• _Выбранный отрывок_:

Думаю, не ошибался В. Гиппиус, в старой своей книжке определивший литературную позицию Гоголя в расцвете его таланта словами: «миссия комического писателя».[78 - Гиппиус В. Гоголь. Л., 1924. С. 87.] И он же прав, полагая, что на эту особенную и еще не опробованную русским писательским самосознанием миссию Гоголь переложил в середине 30-х годов все упования, связывавшиеся у него прежде с государственным, педагогическим, журналистским и т. п. поприщем. В русле такой миссии и встала «задача», которую Гоголь-комик глубоко пережил, прежде чем внятно сформулировать в 1846 году: «Вы думаете, возможен этот поворот смеха на самого себя, противу собственного лица?» (IV, 136); никто, полагаю, не возьмется сплеча ответить, «разрешима» ли она. А ведь для Гоголя она связана еще с одним вопросом, заданным тут же: «Зачем нам дан смех?» «Дан» – значит, определен свыше, как совесть, как разум; значит, относится к духовной природе человека, к «светлой» его природе, как в другом, еще чаще цитируемом месте утверждает Гоголь. Смех «дан» как орудие самопознания, самопроверки, как зеркало, в которое глядится человек, когда хочет увидеть себя не из собственного экзистенциального центра, не из самостного «я», а глазами других, человеческого коллектива или, более того, глазами «настоящего ревизора», ведающего о нас последнюю правду. Но вместе с тем смех во всех его разновидностях – от грубой насмешки над физическим недостатком до всеобъемлющего юмора – всегда есть смех над другим, над объектом, не тождественным «я» смеющегося, – и даже когда смеемся над собственной ошибкой, мы в акте смеха отчуждаем ее от себя, как будто ее допустил кто-то иной. В этом смысле поворот смеха «противу собственного лица» вроде бы невозможен, а с другой стороны – необходим, ибо в противном случае смех не принадлежит к работе духа и миссия комического писателя оказывается пустой мечтой, сам же он – всего лишь «скоморохом» (чего Гоголь боялся). Итак, «неразрешимая задача», но требующая разрешения и манящая возможностью разрешения. Вот над чем изнемогала мысль «комического писателя», понуждая его становиться своим собственным экзегетом и комментатором.

Важнейший путь ее решения виделся в создании высокой общественной комедии. Поэтому на «Ревизора» возлагались Гоголем такие кардинальные надежды и с ним же после первой постановки были сопряжены столь мучительные разочарования. В общественной комедии («аристофановской», как гласит традиционное для «Ревизора» сопоставление) и субъект, и объект смеха, так сказать, собирательны, коллективны; уже одним этим обеспечивается неполное отождествление каждого смеющегося «я» с теми, над кем оно смеется. Оно причастно к осмеиваемым как член одного с ними сообщества, но не как «эта», конкретная, личность. Такая «полутождественность» позволяет смеющемуся обратить свой смех не совсем противу собственного лица, а скорее против своего социального функционирования, что, конечно, не вполне одно и то же. Даже эта мера отождествления, задевавшая социальное достоинство осмеиваемых (они же, как рассчитывал автор «Ревизора», смеющиеся), оказалась труднопереносима, и против Гоголя, по его словам, восстали «все сословия». Все же, как свидетельствуют современники, у присутствовавшего на спектакле самодержца достало демонстративной готовности смеяться – в порядке монаршей самокритики. Так или иначе, катарсический эффект «Ревизора» показался тогда Гоголю вопиюще ничтожным, а достигнутая мера самоотождествления публики с лицами на сцене – совершенно недостаточной. В окончательной редакции пьесы он пытался повысить эту меру отождествления смеющегося с осмеиваемым, введя знаменитый эпиграф и не менее знаменитое обращение Городничего к присутствующим лицам. Некоторых читателей он задел после этого еще сильнее, чем прежних зрителей (характерно сообщение С. Т. Аксакова: «Загоскин неистовствует против “Женитьбы” и особенно взбесился на эпиграф к “Ревизору”. С пеной у рта кричит: “Да где же у меня рожа крива?” Это не выдумка»[79 - Аксаков С. Т. История моего знакомства с Гоголем. М., 1960. С. 95.]); но вызвал ли он тот покаянный смех, которого так добивался?

• _Что сделать A_:
Кого, кроме самого Гоголя, отрывок о смехе у Гоголя называет по фамилии?

• _Исследуемые данные_:
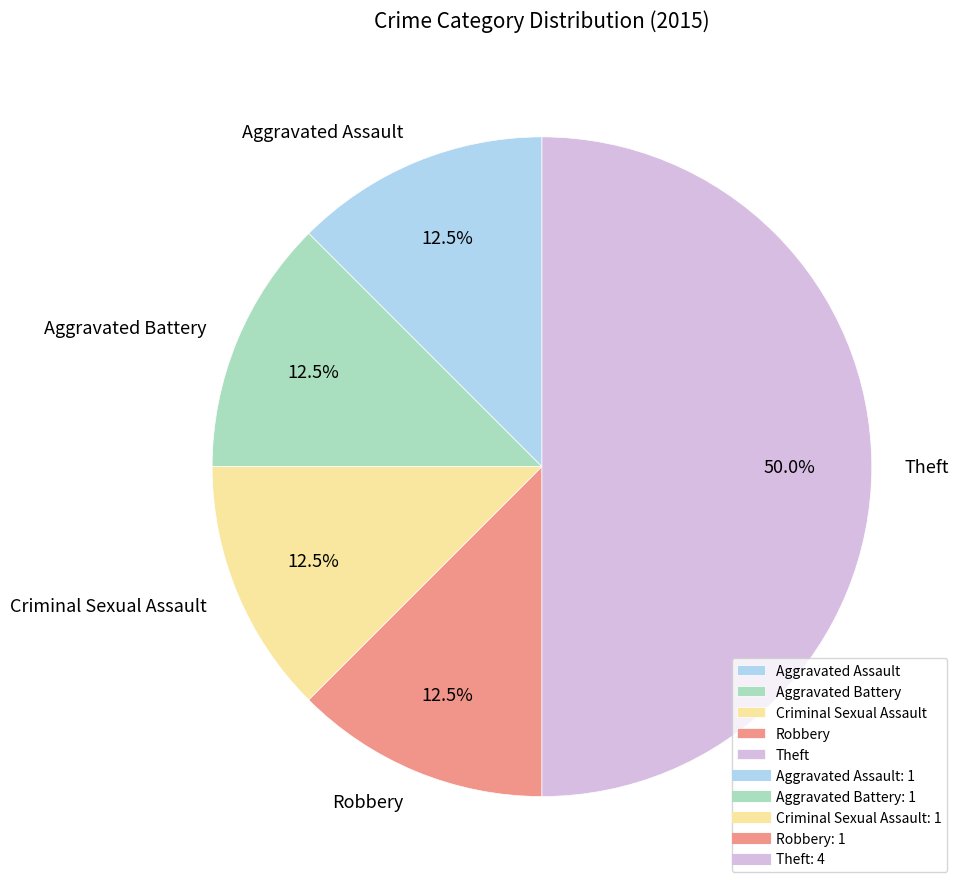

Count the number of slices in the pie.

5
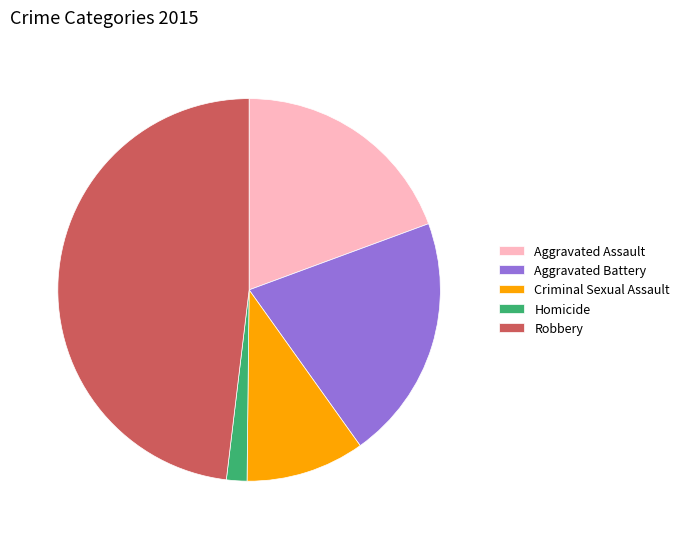

How many segments does this pie chart have?

5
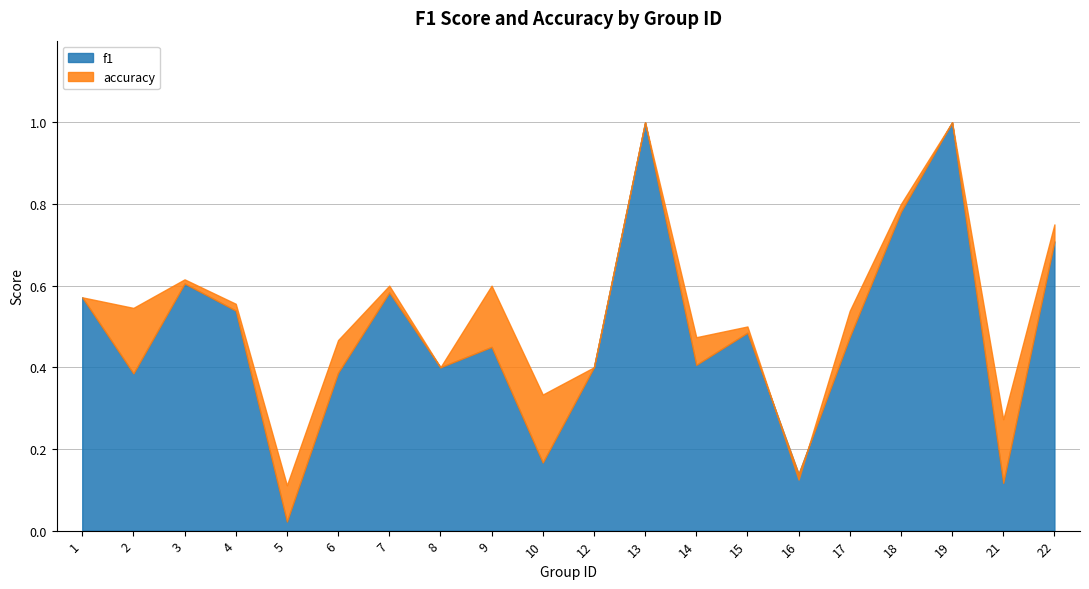

How many interior local peaks does the accuracy series have?

6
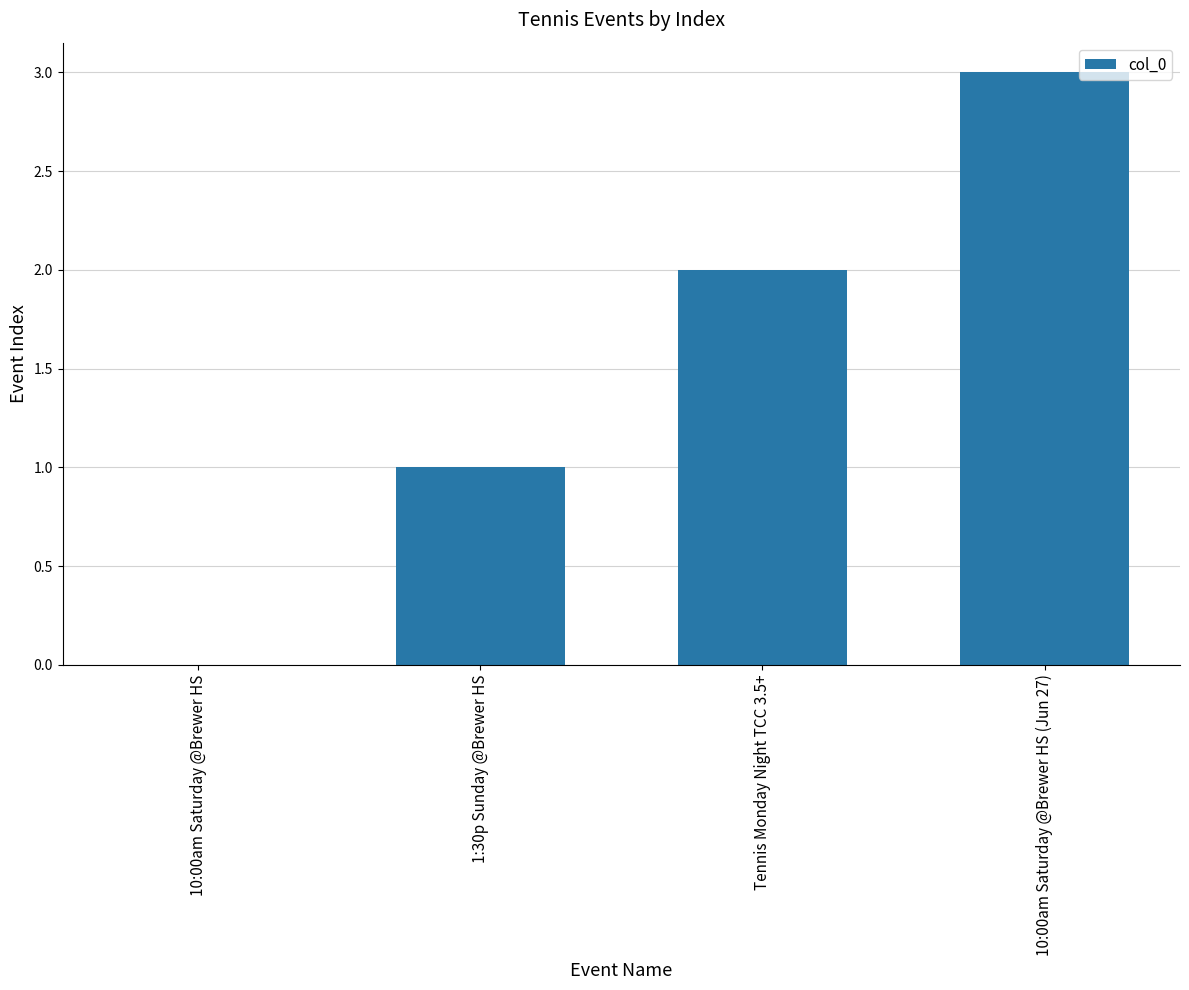

Count the number of data series in this chart.

1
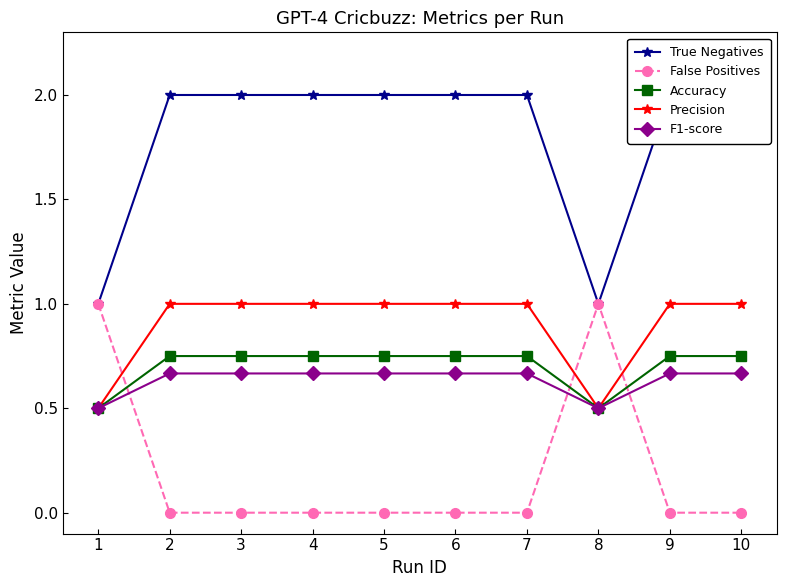

How many values in False Positives are above zero?

2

• _Что сделать B_:
Найдите в записях все строки со словом «Count» и выпишите их, учитывая регистр букв.

• _Ответ A_:
В. Гиппиус, С. Т. Аксаков, Загоскин.

• _Ответ B_:
Count the number of slices in the pie.
Count the number of data series in this chart.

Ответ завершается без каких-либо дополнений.